In response, Rusoke said: “I like the confession, these are weaknesses on our side and that is why we organised this engagement to exchange ideas that will help us perform better.”

Kubwooyo also regretted how local governments struggled to raise the local service tax, especially from hotels, due to inaccurate data and untimely declaration of occupants to councils.

Whereas the city boasts many hotels, guest houses, and lodges, Kubwooyo said most do not declare the number of guests accommodated, yet the visitors pay this top-up.

Under this arrangement, the entities must file their room occupancy with the police daily as mandated, but this has not been fully utilised.

However, he partly shifted the blame to the failure by the city council to motivate its staff into getting the correct figures of hotel guests.

For instance, the council levies USh 500 shillings per guest who occupy rooms between 10,000 shillings and 30,000 shillings. Those who sleep in the ones of 30,000 shillings to 50,000 shillings pay an additional 1,000 shillings. Those above 50,000 shillings pay 2,000 shillings.

“Jinja is a tourism city and we host many people but we don’t even raise 20 million shillings annually from hotel tax,” he said. 

Peter Banya, the Jinja deputy Resident City Commissioner, said an increment in the tax collection is necessary to improve roads in bad shape. 
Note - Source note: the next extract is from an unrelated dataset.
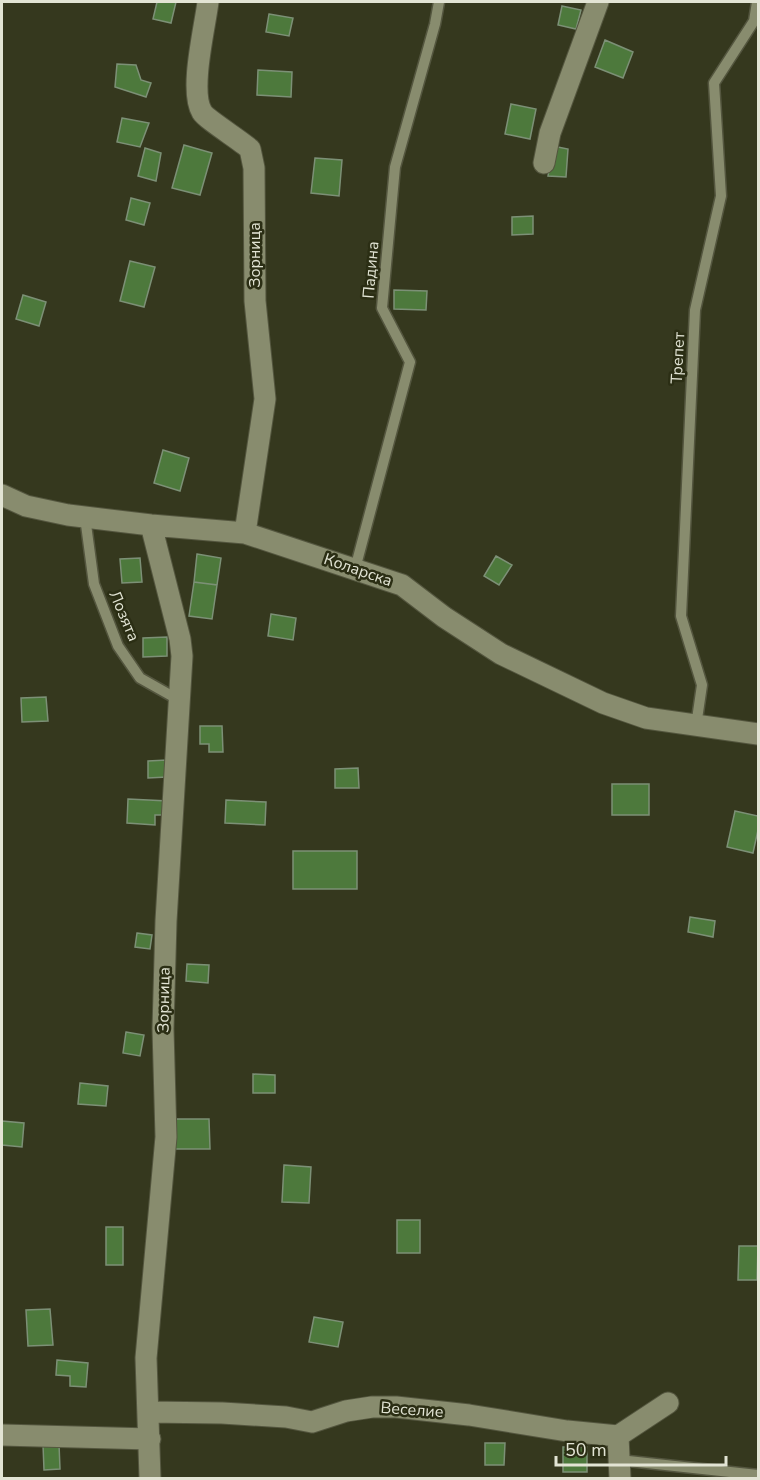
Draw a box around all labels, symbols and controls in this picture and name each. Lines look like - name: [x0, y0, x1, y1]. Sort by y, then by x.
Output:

Local leaders and technocrats from Jinja City Council and Jinja district attended the engagement.

James Odongo, URA’s acting commissioner for information and technology, said president Yoweri Kaguta Museveni wants the Gross Domestic Product (GDP) tax to increase to stop donor dependence and loans. He said Uganda, at 18%, performs poorly in the GDP to tax ratio. He further said the government could only fund 45% of its budget, which is disheartening.

Odongo revealed that in the next five years, they would be collecting 40 trillion shillings from the 23 trillion shillings this financial year.